Por que alguns músicos e sonoterapeutas afinam seus instrumentos em 432 Hz em vez de 440 Hz? Uma exploração suave de um debate mais antigo do que parece - e do que a vibração muda na escuta.
Nos últimos anos, vemos o número por toda parte nos círculos de musicoterapia e sonoterapia: 432 hertz. Uma frequência de afinação alternativa ao padrão moderno (o lá a 440 Hz), apresentada por seus defensores como mais suave, mais próxima do corpo, mais "orgânica".
Não estou aqui para decidir um debate de física acústica - os pesquisadores fazem isso melhor do que eu.

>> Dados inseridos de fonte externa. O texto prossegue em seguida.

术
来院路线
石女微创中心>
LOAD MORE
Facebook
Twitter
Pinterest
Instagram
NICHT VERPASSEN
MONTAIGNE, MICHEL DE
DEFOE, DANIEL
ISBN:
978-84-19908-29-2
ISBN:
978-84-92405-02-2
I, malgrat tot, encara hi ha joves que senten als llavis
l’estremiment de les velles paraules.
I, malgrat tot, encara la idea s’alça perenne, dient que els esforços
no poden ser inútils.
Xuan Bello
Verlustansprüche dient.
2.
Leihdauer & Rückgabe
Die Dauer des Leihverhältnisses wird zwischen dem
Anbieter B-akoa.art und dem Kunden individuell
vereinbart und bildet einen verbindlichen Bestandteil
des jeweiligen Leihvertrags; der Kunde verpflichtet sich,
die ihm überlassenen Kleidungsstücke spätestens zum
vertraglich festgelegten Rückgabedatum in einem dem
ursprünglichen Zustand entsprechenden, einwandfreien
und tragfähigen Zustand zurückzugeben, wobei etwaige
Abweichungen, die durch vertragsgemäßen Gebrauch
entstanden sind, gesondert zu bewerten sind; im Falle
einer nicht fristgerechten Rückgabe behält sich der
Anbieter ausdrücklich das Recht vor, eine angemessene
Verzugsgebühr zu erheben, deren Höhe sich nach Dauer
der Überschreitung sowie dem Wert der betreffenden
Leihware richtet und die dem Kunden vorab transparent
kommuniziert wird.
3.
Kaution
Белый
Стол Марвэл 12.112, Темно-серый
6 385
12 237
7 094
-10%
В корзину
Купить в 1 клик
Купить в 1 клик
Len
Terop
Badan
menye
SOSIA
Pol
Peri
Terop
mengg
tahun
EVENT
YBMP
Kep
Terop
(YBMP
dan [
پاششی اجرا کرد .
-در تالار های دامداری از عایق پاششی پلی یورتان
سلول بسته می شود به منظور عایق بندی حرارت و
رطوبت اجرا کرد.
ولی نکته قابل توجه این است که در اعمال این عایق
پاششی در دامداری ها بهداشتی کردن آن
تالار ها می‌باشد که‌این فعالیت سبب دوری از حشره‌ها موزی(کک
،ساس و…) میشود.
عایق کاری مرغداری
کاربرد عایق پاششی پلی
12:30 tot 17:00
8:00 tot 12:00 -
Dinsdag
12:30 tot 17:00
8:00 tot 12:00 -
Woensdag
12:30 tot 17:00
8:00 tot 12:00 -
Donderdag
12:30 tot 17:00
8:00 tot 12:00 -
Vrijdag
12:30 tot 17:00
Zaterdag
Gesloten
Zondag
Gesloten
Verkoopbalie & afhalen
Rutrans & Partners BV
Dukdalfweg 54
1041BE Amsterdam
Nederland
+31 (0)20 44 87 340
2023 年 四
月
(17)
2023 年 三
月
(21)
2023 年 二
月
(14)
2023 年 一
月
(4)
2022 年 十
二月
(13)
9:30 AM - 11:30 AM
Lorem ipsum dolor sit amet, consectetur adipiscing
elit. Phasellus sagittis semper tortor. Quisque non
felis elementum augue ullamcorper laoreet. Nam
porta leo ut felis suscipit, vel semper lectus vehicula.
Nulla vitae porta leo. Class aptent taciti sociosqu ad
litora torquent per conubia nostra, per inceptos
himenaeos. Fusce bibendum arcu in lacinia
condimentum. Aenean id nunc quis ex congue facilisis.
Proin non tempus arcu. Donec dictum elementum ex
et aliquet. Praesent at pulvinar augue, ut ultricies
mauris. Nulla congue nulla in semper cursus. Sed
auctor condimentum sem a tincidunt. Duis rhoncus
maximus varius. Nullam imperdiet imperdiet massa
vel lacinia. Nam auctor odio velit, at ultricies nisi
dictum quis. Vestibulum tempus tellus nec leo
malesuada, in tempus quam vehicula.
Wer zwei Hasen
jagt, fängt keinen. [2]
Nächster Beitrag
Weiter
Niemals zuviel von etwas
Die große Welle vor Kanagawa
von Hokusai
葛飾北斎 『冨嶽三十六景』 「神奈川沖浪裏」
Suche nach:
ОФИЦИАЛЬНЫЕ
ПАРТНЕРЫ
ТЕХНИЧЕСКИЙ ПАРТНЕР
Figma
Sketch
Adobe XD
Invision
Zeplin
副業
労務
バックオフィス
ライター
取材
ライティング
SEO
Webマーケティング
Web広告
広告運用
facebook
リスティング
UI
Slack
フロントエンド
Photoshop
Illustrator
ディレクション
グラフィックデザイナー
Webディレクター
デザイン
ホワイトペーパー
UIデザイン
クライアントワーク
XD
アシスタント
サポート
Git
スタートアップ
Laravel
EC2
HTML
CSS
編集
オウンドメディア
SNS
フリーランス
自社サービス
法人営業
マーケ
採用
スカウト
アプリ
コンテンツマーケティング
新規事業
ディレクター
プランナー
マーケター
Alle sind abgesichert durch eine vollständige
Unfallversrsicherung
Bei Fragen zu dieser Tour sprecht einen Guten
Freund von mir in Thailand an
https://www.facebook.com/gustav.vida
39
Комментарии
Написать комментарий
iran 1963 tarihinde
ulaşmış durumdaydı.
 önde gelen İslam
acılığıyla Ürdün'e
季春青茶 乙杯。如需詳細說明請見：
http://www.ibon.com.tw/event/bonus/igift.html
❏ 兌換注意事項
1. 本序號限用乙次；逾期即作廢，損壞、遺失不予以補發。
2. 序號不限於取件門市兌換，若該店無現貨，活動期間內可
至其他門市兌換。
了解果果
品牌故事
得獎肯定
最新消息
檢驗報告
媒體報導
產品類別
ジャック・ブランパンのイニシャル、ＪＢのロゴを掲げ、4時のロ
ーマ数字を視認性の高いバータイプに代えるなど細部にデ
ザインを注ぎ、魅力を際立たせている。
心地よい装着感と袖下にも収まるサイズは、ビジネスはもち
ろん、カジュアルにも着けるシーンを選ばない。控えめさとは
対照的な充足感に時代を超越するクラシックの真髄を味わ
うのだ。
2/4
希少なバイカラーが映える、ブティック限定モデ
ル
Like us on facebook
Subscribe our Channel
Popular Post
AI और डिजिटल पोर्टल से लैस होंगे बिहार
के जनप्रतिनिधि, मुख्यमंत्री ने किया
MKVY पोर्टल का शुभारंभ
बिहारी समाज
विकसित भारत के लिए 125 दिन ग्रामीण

Estou aqui para contar o que muda uma vibração quando a ouvimos de verdade.
O lá a 440 Hz tornou-se a referência internacional de afinação no século XX, adotado por convenção. Antes dele, as orquestras e os luthiers afinavam em frequências variáveis de acordo com as épocas e as regiões - 415 Hz barroco, 435 Hz no século XIX, e muitas outras nuances.
O 432 Hz insere-se nesta memória de afinações mais baixas. Nem "melhor" nem "pior" em absoluto: simplesmente outra cor, outro grão.
Se você está curioso para experimentar a diferença, experimente isto uma noite:
Algumas pessoas sentem um relaxamento um pouco mais profundo com 432 Hz; outras, nada de especial. As duas experiências são válidas. É sua escuta que importa, não a teoria.
O que eu gosto, pessoalmente, nesta prática: ela traz de volta uma escuta lenta. Não se consome mais a música - ela é recebida. Talvez seja este o verdadeiro benefício: a atenção que se redobra ao som.
O debate em torno do 432 Hz é apaixonado, às vezes excessivo. Nenhuma afinação de frequência é um remédio. A musicoterapia e a sonoterapia são práticas de relaxamento e bem-estar, nunca tratamentos. Se você está passando por um episódio de insônia, ansiedade ou dor, como complemento, não como substituto - consulte um profissional de saúde.
Artigo produzido por inteligência artificial, revisto sob controlo editorial humano.